You probably don't understand the big deal between tree farms and old growth forest either. To me it's a spiritual thing, so hard to explain or analyze.

I don't believe that a wild fish is "better" than a hatchery fish, as far as individual fish go. But wild fish are very important to protect - if only as a source for future hatcheries.

Wild fish populations evolve to be perfectly adapted to a particular stream ... the simplest example is if a stream has a lot of natural obstacles, the fish come back before they get too big. But a lot of finer details about food sources for smolts, run timing, disease resistance, etc.
Also, why do we want to pour billions of dollars into keeping fish populations alive when they are quite capable of doing it (so to speak) themselves?

Someone else take a stab at the explanation, I'll try to Google up some reading material.

http://eesc.orst.edu/salmon/background/whysave.html

http://salmonofthewest.fws.gov/wild.htm

http://eesc.orst.edu/salmon/background/wild.html

http://seattlepi.nwsource.com/opinion/52481_ssalmoned.shtml

http://www.sfu.ca/cstudies/science/salmon/convenor.htm

http://www.salmoninfo.org/news/onlywild.htm

[ 03-06-2003, 09:04 AM: Message edited by: lost_sailor ]

Straydog
03-06-2003, 09:14 AM
"Also, why do we want to pour billions of dollars into keeping fish populations alive when they are quite capable of doing it (so to speak) themselves?"

This the part I can not get........

My local elected representatives are all conservative, fiscally and socially.

Yet, when you (I) ask them how it is more fiscally conservative to insist, as they most all do, that hatcheries are the way to go rather than bring back naturally producing fish populations, you get a deer in the headlight stare and rarely an answer. :whazzup:

GutshotApe
03-06-2003, 10:08 AM
A state senator from a district with commercial fishing interests once asked me if I thought hatchery salmon were inferior. I answered that they don't taste inferior.....but from a reproductive standpoint, the ability to perpetuate the species in the wild, hatchery fish were definitely inferior. Not hearing the desired answer, the good senator changed the subject. :hoboy:

Ty
03-07-2003, 09:50 AM
Hatchery vs Wild...... The age ol' debate.
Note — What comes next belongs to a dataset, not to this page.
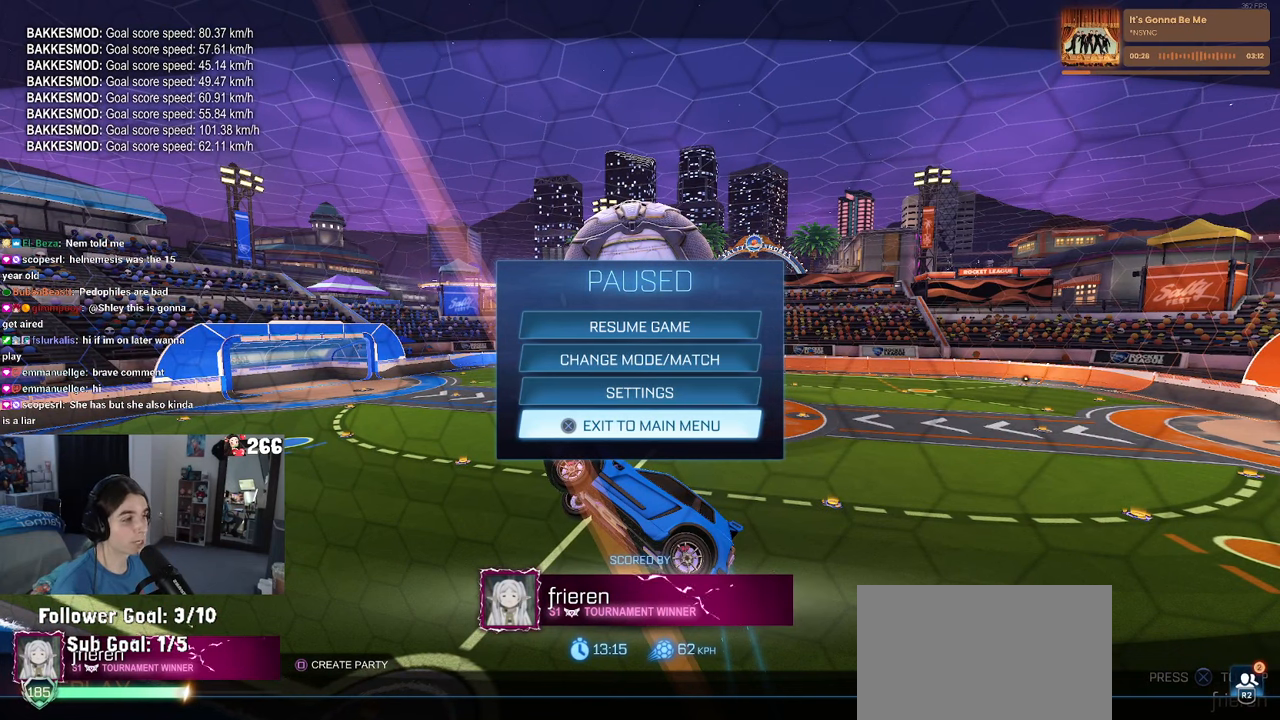
{"buttons": [], "left_stick": "center", "right_stick": "center", "events": [[84, "R2", "down"], [167, "R2", "up"]]}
DO we really believe that our fisheries in the Northwest are still sustainable w/ our current managment stradegies and lingering doom of habitait loss?? Make no mistake current managment stratagies of hatcheries in the NW are a relic from days of ol', but they don't have to be that way.
It is a irony that hatchery fish will never benifit wild fish. The effect of hatchery fish on wild fisih can be minimized and where wild fish don't exisist anymore, hatchery fish should still play a key role in our fisheries.
There is beyond a resonable doubt that hatchery fish are less than fit to reproduce in the wild with out bringing up the fact that many time they are reproductivly isolated in spawning times due to manipulation of hatchery stocks.
These effects can be minimized by intergrating wild stocks into every hatchery population, prefferable from the nearest wild population as to limit effects of the few that may spawn in the wild. Brood stock programs should be changed to increase genetic variation within a hatchery population by increasing the brood stock, take three of four times adults, and discard the excess fish in the name of science, as to release the same number of smolts just with a increased number of parents as to limit the effects of genetic drift. COmming up with creative rearing statagies that lower the raceway dencities, increase cover and create natural structure, and install mechanical feeders. Some of the differences berween hatchery and wild fish are labeled as "genetic" have physiological pressures that are induced through the hatchery process that reduce survival in the wild, I would caution anyone to jump on the genetic bandwagon so to speak in labeling differences between the two.
The harsh reality is hatcheries good or bad are a key managment tool and are here to stay as long as we can afford them and come up with creative solutions to ever challenging changing conditions.
For someone in a fisheries career and a lifelong fisherman, I challenge the average joe fisherman to not make fisheries managent decitions, but put pressures on the powers that be to make the "right" choices, not nessisarily for fisherman but for the resource as a whole.